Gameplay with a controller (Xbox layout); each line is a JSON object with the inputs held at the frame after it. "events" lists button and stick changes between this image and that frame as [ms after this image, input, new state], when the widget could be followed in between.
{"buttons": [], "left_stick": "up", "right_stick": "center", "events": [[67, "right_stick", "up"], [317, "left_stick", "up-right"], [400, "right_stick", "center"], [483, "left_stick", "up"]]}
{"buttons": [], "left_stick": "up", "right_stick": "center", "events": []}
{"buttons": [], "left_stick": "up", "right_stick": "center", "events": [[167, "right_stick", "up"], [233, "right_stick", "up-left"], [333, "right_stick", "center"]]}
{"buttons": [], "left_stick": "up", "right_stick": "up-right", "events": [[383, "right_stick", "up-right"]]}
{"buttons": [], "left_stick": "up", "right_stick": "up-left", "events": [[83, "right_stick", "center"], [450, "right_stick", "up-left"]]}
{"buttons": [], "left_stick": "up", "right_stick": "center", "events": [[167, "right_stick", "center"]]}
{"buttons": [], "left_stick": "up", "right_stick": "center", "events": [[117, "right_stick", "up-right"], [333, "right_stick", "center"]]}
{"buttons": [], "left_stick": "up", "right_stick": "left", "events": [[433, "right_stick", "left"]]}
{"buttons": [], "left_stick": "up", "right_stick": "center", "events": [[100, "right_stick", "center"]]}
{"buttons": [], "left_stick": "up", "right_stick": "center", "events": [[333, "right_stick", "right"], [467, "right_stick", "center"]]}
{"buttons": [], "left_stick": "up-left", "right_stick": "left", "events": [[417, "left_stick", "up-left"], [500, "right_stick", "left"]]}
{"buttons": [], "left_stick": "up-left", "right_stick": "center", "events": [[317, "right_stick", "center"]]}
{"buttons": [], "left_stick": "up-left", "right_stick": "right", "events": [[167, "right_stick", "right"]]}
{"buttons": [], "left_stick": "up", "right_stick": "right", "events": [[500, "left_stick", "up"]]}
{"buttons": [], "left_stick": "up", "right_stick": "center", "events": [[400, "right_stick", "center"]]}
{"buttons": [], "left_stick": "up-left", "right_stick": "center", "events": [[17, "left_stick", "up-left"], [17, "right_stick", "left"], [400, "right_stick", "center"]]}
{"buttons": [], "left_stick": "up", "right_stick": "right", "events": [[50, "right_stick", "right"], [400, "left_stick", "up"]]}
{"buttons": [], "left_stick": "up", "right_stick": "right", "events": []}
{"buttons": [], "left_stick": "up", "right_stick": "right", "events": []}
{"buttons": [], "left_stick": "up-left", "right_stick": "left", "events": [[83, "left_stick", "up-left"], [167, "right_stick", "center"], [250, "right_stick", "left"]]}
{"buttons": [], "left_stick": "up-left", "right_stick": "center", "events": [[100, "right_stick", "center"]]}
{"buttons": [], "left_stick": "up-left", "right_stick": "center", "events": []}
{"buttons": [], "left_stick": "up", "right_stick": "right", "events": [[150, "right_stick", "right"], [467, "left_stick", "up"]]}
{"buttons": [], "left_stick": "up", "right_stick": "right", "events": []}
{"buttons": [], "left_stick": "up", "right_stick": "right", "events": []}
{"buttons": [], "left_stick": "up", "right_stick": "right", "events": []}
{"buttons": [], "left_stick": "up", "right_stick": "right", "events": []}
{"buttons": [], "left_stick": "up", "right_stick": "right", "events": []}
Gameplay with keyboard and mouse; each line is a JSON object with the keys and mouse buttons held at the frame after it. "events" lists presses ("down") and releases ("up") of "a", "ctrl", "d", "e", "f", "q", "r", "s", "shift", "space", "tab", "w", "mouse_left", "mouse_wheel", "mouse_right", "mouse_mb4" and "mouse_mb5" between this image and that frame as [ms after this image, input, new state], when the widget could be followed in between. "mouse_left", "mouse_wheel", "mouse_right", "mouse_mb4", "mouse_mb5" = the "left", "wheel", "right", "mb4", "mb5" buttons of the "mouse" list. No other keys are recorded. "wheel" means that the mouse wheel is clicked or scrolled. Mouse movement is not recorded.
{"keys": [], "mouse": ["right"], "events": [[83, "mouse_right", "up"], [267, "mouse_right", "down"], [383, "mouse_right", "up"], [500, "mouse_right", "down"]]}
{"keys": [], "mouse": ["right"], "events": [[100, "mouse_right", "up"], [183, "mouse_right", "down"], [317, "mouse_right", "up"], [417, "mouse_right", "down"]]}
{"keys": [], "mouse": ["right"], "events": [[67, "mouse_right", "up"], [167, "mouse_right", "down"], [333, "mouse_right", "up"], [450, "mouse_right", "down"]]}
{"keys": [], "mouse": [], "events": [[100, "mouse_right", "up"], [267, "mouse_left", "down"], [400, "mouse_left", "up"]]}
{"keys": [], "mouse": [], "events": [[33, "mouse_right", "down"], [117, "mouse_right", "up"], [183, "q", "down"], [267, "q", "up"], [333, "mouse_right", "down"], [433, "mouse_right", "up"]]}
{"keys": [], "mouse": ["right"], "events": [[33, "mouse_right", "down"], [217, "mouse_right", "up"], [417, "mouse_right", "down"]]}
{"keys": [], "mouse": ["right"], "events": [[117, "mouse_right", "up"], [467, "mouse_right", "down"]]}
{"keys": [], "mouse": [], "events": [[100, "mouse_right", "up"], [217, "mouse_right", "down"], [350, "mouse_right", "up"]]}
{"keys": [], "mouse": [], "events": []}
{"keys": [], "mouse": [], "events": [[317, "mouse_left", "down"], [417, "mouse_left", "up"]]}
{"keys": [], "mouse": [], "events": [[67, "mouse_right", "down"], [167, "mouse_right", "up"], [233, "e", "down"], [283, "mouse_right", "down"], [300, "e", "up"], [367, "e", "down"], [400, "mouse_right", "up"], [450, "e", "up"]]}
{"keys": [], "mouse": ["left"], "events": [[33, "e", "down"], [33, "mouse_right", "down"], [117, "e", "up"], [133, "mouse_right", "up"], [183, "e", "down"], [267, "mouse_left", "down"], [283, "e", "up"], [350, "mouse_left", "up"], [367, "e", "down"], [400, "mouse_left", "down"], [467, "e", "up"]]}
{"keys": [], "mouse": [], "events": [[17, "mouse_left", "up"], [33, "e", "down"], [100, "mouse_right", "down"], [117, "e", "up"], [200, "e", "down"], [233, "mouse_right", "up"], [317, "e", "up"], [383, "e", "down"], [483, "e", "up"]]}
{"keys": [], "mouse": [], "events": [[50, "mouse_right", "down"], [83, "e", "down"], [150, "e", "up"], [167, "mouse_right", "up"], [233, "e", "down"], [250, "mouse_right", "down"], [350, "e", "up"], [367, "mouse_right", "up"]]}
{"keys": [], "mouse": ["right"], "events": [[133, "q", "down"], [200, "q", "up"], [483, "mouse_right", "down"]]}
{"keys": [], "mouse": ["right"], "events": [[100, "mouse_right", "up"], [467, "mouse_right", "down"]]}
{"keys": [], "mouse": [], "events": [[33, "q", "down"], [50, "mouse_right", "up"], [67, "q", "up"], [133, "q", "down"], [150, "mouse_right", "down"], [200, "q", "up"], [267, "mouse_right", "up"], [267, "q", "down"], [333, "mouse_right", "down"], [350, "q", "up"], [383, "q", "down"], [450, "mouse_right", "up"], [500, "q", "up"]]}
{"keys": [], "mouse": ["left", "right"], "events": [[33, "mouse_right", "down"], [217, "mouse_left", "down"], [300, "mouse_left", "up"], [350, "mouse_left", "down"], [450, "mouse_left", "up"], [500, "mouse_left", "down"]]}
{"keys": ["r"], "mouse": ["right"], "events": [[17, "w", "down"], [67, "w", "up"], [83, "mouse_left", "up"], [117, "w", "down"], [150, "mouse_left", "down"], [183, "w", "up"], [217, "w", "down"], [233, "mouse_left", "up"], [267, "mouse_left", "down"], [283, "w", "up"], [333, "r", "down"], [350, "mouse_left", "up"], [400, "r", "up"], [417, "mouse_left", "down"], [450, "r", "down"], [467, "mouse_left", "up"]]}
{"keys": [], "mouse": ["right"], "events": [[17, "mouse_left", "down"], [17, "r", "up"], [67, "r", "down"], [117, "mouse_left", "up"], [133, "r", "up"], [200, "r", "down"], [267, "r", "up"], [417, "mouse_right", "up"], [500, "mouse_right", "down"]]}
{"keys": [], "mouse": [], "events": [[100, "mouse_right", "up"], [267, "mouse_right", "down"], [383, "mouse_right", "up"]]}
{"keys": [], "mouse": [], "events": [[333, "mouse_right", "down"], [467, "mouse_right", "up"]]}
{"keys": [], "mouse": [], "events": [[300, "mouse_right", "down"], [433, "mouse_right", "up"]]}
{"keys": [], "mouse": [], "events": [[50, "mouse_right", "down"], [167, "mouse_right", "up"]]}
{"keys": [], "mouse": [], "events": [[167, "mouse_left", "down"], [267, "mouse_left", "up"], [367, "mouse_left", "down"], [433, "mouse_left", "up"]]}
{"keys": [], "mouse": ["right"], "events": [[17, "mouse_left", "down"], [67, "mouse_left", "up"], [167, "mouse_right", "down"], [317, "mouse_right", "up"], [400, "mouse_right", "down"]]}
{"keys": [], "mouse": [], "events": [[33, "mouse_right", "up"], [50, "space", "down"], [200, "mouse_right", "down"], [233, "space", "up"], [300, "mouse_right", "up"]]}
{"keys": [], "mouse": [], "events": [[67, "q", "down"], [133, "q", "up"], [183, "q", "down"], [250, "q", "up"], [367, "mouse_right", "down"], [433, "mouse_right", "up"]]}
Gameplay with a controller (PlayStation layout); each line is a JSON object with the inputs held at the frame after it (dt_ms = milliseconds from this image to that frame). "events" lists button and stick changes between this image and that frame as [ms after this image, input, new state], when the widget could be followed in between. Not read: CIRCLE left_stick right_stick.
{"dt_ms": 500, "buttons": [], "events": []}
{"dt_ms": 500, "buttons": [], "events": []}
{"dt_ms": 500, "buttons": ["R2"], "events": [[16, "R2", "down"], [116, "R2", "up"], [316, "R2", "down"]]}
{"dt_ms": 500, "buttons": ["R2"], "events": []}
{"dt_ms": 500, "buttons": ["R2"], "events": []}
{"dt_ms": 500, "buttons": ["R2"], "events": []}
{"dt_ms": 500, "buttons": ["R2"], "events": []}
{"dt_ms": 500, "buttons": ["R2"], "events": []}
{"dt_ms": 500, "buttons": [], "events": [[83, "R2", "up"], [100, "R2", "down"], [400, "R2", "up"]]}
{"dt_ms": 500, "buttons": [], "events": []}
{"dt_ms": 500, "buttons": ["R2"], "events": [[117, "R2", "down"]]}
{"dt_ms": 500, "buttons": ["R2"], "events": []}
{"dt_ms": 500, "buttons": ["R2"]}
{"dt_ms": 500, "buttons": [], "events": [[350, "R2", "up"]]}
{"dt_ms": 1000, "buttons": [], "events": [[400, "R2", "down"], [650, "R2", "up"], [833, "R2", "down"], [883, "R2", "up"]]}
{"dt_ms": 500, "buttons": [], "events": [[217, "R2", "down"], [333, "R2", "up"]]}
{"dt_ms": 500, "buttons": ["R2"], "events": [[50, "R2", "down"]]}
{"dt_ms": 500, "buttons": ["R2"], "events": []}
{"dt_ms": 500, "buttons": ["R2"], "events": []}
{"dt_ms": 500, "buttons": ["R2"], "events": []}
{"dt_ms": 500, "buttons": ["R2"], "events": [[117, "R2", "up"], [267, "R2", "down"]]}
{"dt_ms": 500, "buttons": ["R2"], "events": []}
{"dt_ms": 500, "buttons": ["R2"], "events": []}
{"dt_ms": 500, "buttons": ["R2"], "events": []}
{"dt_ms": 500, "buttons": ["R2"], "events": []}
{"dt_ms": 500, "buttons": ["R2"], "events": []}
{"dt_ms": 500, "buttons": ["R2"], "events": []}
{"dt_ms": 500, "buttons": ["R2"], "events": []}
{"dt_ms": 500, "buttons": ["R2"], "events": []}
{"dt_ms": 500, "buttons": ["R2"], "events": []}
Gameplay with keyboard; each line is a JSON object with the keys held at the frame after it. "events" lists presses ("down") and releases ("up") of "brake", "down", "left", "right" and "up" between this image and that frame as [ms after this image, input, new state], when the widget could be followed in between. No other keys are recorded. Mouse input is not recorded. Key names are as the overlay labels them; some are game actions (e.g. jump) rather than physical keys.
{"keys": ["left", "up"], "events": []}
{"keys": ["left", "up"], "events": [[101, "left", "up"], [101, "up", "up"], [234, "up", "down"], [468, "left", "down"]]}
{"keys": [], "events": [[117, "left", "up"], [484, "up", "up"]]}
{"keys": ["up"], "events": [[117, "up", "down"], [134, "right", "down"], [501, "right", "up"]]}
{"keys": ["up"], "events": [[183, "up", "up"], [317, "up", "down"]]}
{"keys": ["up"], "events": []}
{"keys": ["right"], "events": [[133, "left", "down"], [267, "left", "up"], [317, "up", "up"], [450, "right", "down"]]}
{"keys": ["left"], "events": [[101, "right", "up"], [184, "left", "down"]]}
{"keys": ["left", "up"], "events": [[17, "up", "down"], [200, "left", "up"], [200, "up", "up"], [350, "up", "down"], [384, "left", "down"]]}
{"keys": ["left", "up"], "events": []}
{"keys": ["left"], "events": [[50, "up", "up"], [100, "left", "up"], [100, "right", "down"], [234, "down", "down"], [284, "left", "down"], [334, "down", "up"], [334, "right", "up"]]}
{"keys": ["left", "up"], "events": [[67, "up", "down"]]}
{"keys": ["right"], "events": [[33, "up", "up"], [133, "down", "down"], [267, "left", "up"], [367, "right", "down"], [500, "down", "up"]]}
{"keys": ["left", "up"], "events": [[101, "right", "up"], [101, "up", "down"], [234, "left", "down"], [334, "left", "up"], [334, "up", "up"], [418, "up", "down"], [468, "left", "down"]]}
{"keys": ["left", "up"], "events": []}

[TASK REQUIREMENTS]:
Copy whichever lines above contain the string "recorded".

[THE ANSWER]:
Gameplay with keyboard and mouse; each line is a JSON object with the keys and mouse buttons held at the frame after it. "events" lists presses ("down") and releases ("up") of "a", "ctrl", "d", "e", "f", "q", "r", "s", "shift", "space", "tab", "w", "mouse_left", "mouse_wheel", "mouse_right", "mouse_mb4" and "mouse_mb5" between this image and that frame as [ms after this image, input, new state], when the widget could be followed in between. "mouse_left", "mouse_wheel", "mouse_right", "mouse_mb4", "mouse_mb5" = the "left", "wheel", "right", "mb4", "mb5" buttons of the "mouse" list. No other keys are recorded. "wheel" means that the mouse wheel is clicked or scrolled. Mouse movement is not recorded.
Gameplay with keyboard; each line is a JSON object with the keys held at the frame after it. "events" lists presses ("down") and releases ("up") of "brake", "down", "left", "right" and "up" between this image and that frame as [ms after this image, input, new state], when the widget could be followed in between. No other keys are recorded. Mouse input is not recorded. Key names are as the overlay labels them; some are game actions (e.g. jump) rather than physical keys.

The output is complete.